Brano da leggere.

▼

Il Mezzogiorno, in pratica, resta un luogo in cui si fa fatica a creare catene di valore ad alto valore aggiunto con la conseguenza che il sistema, seppur in crescita, non riesce a dare la spinta necessaria al Pil e al benessere delle persone. Lo svuotamento delle aree interne e in generale l’abbandono delle nuove generazioni diventa inevitabile. Processo destinato ad aggravarsi anche per fattori di politica industriale. La perdita dei grandi player industriali  nazionali, che delocalizzano in altri Paesi, i costi alti per energia e trasporti, uniti al sostanziale abbandono di una politica industriale governata centralmente, rendono la strada ancor più irta.



Neppure le Zes hanno funzionato. Estese a tutto il Mezzogiorno, dotate di poche risorse, appaiono orami inutili meccanismi di semplificazione (parziale) senza il boost di una politica fiscale di reale vantaggio per chi voglia insediarsi nel Meridione. In pratica la scelta appare chiara. Il mercato, inteso come individuale  iniziativa di singoli, se vuole investire a suo rischio nel Meridione può farlo. Al sistema Italia poco interessa. E il messaggio è ancor più chiaro se si unisce alla recente crisi dell’ex Ilva di Taranto pronta a essere di fatto dismessa.

▲

Dati di partenza.

▼

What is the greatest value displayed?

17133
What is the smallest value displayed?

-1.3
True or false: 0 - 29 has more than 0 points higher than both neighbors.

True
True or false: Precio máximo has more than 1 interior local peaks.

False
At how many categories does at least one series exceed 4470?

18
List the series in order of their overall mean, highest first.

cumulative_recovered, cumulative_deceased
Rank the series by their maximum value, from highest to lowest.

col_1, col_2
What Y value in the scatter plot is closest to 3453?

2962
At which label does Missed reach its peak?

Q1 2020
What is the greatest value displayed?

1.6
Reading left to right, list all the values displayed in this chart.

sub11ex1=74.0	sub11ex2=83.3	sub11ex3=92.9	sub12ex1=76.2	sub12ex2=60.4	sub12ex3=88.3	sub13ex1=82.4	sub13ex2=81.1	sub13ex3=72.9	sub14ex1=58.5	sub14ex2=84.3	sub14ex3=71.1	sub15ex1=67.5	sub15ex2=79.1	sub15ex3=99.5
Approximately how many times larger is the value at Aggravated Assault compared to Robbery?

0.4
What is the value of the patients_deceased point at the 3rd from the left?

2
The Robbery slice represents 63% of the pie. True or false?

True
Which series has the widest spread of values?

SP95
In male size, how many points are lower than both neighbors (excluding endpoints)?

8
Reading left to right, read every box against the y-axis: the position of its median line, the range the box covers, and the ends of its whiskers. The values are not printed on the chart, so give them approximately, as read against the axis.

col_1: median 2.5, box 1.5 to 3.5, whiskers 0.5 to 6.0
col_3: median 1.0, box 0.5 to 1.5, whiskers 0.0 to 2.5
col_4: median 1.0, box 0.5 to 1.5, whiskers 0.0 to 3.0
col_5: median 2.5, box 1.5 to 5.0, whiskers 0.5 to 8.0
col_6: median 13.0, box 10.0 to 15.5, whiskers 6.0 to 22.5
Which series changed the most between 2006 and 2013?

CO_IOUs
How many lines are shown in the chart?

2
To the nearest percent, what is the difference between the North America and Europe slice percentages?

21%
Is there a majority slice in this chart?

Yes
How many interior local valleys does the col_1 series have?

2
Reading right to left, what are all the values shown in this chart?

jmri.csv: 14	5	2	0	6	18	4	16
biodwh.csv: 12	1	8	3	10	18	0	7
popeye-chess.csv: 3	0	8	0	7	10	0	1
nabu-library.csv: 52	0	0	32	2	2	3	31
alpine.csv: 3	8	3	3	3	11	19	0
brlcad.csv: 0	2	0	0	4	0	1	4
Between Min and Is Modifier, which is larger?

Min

▲

Cosa fare. Copia parola per parola il passo del brano sul Mezzogiorno che va da "Il Mezzogiorno, in" a "ancor più irta.", compresi entrambi.

Risposta.
Il Mezzogiorno, in pratica, resta un luogo in cui si fa fatica a creare catene di valore ad alto valore aggiunto con la conseguenza che il sistema, seppur in crescita, non riesce a dare la spinta necessaria al Pil e al benessere delle persone. Lo svuotamento delle aree interne e in generale l’abbandono delle nuove generazioni diventa inevitabile. Processo destinato ad aggravarsi anche per fattori di politica industriale. La perdita dei grandi player industriali  nazionali, che delocalizzano in altri Paesi, i costi alti per energia e trasporti, uniti al sostanziale abbandono di una politica industriale governata centralmente, rendono la strada ancor più irta.